Die Kolpingsfamilie Hollage veranstaltet am 24. Oktober 2009 wie jedes Jahr ein Oktoberfest. Für ein Wochenende wird ein Festzelt aufgestellt. Samstags ab 18 Uhr ist die große Party. Die Schlossies aus Bayern, Brezn, Hendl und Maß sorgen für die Stimmung. Ich freue mich sehr auf die Veranstaltung, weil man viele Freunde trifft, die man nur einmal pro Jahr sieht.
Das Fest ist sehr beliebt, was dazu führt, dass nicht jeder Interessent eine Eintrittskarte ergattert. Zunächst einmal haben die Mitglieder der Kolpingsfamilie ein Vorkaufsrecht. Bereits eine Stunde vor dem Start des freien Verkaufs hatten sich dieses Jahr lange Schlangen vor der Verkaufsstelle gebildet. Diejenigen, die sich erst eine halbe Stunde vor Verkaufsstart angestellt haben, gingen schon leer aus.

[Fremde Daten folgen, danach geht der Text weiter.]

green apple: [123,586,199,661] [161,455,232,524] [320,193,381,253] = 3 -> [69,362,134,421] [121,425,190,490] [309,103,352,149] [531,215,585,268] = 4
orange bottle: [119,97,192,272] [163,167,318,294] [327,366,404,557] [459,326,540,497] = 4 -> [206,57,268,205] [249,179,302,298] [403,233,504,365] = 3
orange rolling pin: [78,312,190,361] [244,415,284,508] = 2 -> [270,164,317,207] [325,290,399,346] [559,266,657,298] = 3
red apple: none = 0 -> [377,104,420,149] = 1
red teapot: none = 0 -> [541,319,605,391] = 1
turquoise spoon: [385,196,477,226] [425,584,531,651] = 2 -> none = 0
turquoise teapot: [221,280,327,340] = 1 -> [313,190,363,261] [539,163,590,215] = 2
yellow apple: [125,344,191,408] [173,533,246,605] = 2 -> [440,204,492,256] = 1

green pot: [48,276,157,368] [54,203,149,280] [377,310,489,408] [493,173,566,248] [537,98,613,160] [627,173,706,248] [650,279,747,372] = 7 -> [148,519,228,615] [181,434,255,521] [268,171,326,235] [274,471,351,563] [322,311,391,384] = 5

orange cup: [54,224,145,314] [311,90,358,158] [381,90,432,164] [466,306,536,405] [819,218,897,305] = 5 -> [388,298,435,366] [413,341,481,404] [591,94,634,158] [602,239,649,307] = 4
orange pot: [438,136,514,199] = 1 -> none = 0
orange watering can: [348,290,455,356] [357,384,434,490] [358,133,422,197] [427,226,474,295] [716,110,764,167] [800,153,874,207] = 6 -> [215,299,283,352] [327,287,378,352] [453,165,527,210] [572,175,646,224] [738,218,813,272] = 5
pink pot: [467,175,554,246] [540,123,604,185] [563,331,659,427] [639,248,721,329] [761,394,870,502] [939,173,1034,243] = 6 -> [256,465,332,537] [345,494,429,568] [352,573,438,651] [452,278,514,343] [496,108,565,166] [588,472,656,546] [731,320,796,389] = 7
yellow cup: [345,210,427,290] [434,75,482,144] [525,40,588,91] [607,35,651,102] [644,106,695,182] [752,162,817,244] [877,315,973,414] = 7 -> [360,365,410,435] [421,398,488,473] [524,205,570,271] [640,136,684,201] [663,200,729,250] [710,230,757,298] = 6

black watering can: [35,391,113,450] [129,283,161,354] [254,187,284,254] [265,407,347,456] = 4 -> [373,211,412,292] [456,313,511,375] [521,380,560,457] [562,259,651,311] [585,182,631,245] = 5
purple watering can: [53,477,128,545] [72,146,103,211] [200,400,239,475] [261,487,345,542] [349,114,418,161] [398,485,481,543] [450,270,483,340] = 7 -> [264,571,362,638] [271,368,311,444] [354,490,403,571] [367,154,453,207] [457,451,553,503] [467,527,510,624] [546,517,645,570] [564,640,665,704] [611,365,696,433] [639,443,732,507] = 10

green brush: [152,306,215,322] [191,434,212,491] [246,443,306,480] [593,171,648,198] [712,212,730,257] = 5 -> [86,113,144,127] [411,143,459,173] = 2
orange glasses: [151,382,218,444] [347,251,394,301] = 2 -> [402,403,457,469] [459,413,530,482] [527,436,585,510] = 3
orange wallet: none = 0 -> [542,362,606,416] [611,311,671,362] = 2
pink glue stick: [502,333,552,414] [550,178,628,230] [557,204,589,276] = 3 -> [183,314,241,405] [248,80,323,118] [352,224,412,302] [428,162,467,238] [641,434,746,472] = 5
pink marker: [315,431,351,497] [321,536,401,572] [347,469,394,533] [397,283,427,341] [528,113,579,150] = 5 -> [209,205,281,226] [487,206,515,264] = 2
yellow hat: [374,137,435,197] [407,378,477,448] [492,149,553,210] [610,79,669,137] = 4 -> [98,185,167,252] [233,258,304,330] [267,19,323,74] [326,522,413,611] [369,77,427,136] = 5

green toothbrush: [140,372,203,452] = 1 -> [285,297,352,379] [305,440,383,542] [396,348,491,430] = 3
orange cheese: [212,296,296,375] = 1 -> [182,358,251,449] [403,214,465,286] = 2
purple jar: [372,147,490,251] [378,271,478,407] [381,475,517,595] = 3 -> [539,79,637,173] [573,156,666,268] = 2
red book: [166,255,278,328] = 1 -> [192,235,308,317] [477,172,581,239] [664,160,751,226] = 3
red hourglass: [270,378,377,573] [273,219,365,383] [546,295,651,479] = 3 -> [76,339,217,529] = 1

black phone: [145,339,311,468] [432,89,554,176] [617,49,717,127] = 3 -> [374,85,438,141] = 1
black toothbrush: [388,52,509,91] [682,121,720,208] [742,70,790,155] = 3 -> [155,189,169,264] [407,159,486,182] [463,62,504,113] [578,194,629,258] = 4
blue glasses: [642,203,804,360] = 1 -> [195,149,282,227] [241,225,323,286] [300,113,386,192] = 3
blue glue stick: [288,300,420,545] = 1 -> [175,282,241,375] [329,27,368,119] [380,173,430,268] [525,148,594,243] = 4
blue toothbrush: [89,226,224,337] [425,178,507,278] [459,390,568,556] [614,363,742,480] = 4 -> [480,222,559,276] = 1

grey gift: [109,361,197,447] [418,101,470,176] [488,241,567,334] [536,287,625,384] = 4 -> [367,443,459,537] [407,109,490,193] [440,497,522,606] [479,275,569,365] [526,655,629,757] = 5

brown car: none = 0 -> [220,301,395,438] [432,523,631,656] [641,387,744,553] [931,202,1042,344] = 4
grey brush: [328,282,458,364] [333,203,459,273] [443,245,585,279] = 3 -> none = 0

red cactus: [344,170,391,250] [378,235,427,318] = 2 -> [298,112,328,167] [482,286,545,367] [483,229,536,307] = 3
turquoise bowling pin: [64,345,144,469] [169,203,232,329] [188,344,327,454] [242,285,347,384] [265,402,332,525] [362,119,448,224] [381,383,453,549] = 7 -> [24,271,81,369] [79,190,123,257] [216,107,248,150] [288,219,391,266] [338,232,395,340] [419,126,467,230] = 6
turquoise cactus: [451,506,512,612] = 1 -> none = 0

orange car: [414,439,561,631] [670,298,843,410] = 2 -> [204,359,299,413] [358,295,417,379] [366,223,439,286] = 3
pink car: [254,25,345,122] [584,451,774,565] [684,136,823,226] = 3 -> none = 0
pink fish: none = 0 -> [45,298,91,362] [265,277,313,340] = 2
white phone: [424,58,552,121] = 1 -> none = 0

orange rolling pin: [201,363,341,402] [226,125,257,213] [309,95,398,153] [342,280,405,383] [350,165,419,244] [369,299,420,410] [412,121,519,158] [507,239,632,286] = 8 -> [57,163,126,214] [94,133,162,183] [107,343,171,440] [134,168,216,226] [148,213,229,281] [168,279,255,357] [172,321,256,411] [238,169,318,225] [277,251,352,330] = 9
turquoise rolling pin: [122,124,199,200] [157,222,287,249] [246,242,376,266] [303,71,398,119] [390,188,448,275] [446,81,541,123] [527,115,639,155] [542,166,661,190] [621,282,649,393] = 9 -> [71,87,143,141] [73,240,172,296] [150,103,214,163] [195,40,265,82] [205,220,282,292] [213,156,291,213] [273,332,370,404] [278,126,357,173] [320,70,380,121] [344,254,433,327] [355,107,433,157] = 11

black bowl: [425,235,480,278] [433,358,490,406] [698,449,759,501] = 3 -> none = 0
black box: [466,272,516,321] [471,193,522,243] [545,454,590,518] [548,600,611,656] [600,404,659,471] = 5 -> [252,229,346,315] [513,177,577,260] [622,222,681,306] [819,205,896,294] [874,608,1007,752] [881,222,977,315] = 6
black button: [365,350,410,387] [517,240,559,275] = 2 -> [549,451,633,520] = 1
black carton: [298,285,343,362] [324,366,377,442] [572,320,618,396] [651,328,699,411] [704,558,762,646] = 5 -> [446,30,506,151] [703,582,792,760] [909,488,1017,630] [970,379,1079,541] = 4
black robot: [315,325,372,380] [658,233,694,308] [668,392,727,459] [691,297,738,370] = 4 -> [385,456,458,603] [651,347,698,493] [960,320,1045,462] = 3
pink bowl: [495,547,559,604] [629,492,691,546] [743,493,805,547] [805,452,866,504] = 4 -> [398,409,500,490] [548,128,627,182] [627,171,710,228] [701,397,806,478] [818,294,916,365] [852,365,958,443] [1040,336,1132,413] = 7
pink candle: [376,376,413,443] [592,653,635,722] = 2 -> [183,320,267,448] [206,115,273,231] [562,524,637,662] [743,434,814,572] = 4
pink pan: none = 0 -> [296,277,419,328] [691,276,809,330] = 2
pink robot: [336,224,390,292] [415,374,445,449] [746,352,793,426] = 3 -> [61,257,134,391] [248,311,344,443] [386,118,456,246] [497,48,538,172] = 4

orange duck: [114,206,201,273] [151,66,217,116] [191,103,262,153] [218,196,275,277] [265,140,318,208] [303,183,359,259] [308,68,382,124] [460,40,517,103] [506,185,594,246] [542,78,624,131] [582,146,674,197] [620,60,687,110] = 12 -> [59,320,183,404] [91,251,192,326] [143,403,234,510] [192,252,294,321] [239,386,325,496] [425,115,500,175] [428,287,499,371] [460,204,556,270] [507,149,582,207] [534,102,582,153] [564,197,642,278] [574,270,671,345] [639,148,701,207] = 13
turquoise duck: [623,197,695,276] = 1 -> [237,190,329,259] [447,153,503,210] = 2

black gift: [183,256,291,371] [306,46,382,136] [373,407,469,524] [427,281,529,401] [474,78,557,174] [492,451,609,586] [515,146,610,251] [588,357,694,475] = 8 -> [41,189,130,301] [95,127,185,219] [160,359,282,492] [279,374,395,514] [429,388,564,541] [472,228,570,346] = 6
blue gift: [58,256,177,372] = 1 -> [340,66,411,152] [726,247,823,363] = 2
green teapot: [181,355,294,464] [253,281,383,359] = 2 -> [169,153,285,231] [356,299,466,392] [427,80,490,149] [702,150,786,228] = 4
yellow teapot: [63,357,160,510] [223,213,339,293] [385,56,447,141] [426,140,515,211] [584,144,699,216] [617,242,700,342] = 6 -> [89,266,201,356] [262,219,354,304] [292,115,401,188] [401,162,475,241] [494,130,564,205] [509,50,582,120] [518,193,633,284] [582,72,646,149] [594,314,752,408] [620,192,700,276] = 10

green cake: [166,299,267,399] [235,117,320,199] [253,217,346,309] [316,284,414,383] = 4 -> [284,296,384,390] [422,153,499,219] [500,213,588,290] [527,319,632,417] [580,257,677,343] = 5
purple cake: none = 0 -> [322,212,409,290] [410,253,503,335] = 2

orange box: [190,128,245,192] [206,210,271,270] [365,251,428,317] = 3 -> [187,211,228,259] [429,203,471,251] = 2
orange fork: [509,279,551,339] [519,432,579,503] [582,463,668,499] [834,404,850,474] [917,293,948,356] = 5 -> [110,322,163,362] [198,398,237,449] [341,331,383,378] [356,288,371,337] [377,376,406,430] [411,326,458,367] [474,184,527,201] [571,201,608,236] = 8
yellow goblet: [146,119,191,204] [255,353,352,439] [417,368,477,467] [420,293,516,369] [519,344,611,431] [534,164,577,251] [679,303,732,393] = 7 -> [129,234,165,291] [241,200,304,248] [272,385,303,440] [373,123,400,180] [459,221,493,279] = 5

Eine große Anzahl unerfüllter Kartenwünsche führt dann zu einigen Diskussionen, wie man den Verkauf fairer regeln kann, indem beispielsweise verhindert wird, dass jemand gleich die Karten für seine ganze Nachbarschaft kauft.
Als Verfechter einer Regulierung der Märkte über Angebot und Nachfrage würde ich entweder das Angebot erhöhen, indem ich das Fest über 2 Tage verteile oder ein zweites Zelt hinzu stelle. Oder ich verringere die Nachfrage über eine Erhöhung der Preise. Es gibt einen Eintrittspreis, bei dem ein Großteil der Besucher nicht mehr kommen wird.
Bei einer Preiserhöhung ist sicher schnell von Abzocke die Rede und die Leute wären immernoch unzufrieden. Doch es bekommen die Menschen die Karten, denen das Fest am meisten wert ist. Als ehrenamtlicher Verein sollte die Kolpingsfamilie in dem Fall hohe Transparenz schaffen. Der erhöhte Eintrittspreis muss erstens für soziale Zwecke verwendet werden. Zweitens sollten die Gäste auch wissen, welche sozialen Zwecke im einzelnen unterstützt werden.
Meine Einstellung zu freien Märkten wird an diesem Beispiel ähnlich deutlich wie an der Art wie unser Browserspiel Goalz programmiert ist.
Am 24. Oktober heißt es ab 18 Uhr: Anzapft is!